W. D. Pattison's Four Traditions

In 1964, W.D. Pattison, a professor at the University of Chicago, wanted to counter the idea that geography was an undisciplined science by saying that geographers had exhibited broad enough consistency such that there were four distinctive, but affiliated traditions:

1) An earth-science tradition - physical (natural) geography.

        Intellectual legacy:
Aristotle (384-322 B.C.); Greek philosopher who looked at natural processes, Earth is spherical, matter falls together toward a common center.

 

      Modern geographer:
Immanuel Kant (1724-1804); German

1)   All knowledge can be classified logically or physically

2)   Descriptions according to time comprise history, descriptions according to place compromise geography

3)   History studies phenomena that follow one another chronologically, whereas geography studies phenomena that are located beside one another.

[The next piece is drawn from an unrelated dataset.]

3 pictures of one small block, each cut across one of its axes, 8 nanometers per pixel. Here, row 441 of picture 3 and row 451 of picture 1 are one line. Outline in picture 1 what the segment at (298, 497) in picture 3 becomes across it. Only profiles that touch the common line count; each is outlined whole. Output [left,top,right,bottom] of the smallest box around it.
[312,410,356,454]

2)   A man-land tradition - relationships between human societies and natural environments.

        Intellectual legacy:
        Hippocrates; a Greek Physician of 5th century B.C. who wrote that places affect the health and
        character of man.

 

Modern geographer(s): 
Alexander von Humboldt (1769-1859) and Carl Ritter (1779-1859); German

1)   Move beyond describing earth’s surface to explaining why certain phenomena are present or absent.

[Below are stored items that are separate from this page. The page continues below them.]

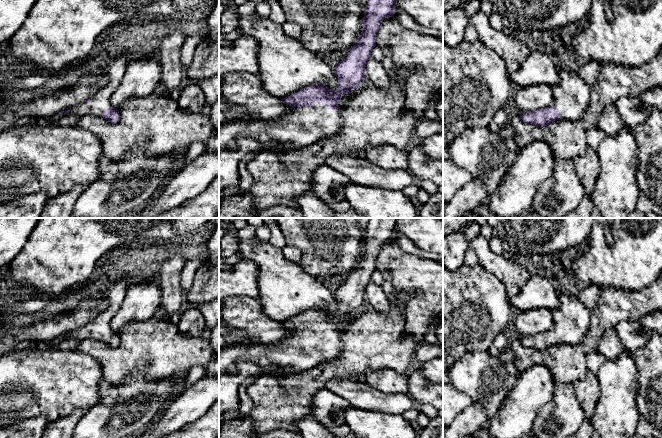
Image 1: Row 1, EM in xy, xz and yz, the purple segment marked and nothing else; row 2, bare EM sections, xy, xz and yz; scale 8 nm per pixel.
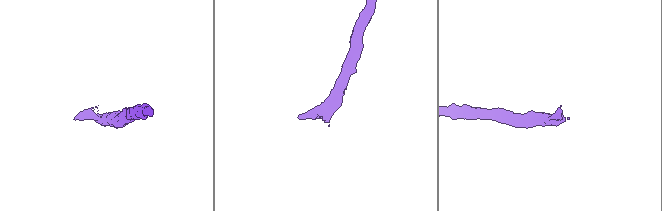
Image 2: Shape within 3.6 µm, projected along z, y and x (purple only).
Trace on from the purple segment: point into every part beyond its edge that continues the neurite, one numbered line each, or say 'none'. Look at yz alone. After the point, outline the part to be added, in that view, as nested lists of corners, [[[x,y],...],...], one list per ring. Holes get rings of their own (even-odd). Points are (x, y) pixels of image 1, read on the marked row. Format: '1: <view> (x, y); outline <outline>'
1: yz (571, 95); outline [[[557,62],[558,83],[552,87],[553,106],[560,111],[563,120],[579,120],[590,103],[591,88],[580,79],[576,70],[563,68]]]

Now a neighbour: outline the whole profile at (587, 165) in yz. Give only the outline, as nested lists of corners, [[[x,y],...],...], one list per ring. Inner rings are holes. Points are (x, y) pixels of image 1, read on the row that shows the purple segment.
[[[587,146],[585,153],[573,161],[576,173],[584,186],[585,195],[591,194],[601,170],[597,150]]]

2)   Origin of “where” and “why” approach

3)   Environmental determinism – how the physical environment causes social development

3)  A spatial tradition - spatial unifying theme, similar patterns between physical & human geography.


Intellectual legacy:

Claudius Ptolemy (A.D. 100?-170?); a Greek, who wrote 8-volume Geographia in the second century A.D. containing numerous maps (also father of geometry).

 

Modern geographer:
Alfred Wegener; climatologist

1)   Studied spatial arrangement of landmasses, used geographical and geological evidence

2)   Continental drift – landmasses were once part of supercontinent (plate tectonics)

4)  An area-studies tradition - regional geography


Intellectual legacy:
Strabo (63? B.C.-A.D. 24?); Roman investigator, who wrote a report called Geography, a massive production for the statesmen intended to sum up and regularize knowledge of location and place, their character, and their differentiation.

Modern geographer:
Carl Sauer (1889-1975); American

1)  The work of human geography is to discern the relationships among social and physical phenomena

2)  Everything in the landscape is interrelated.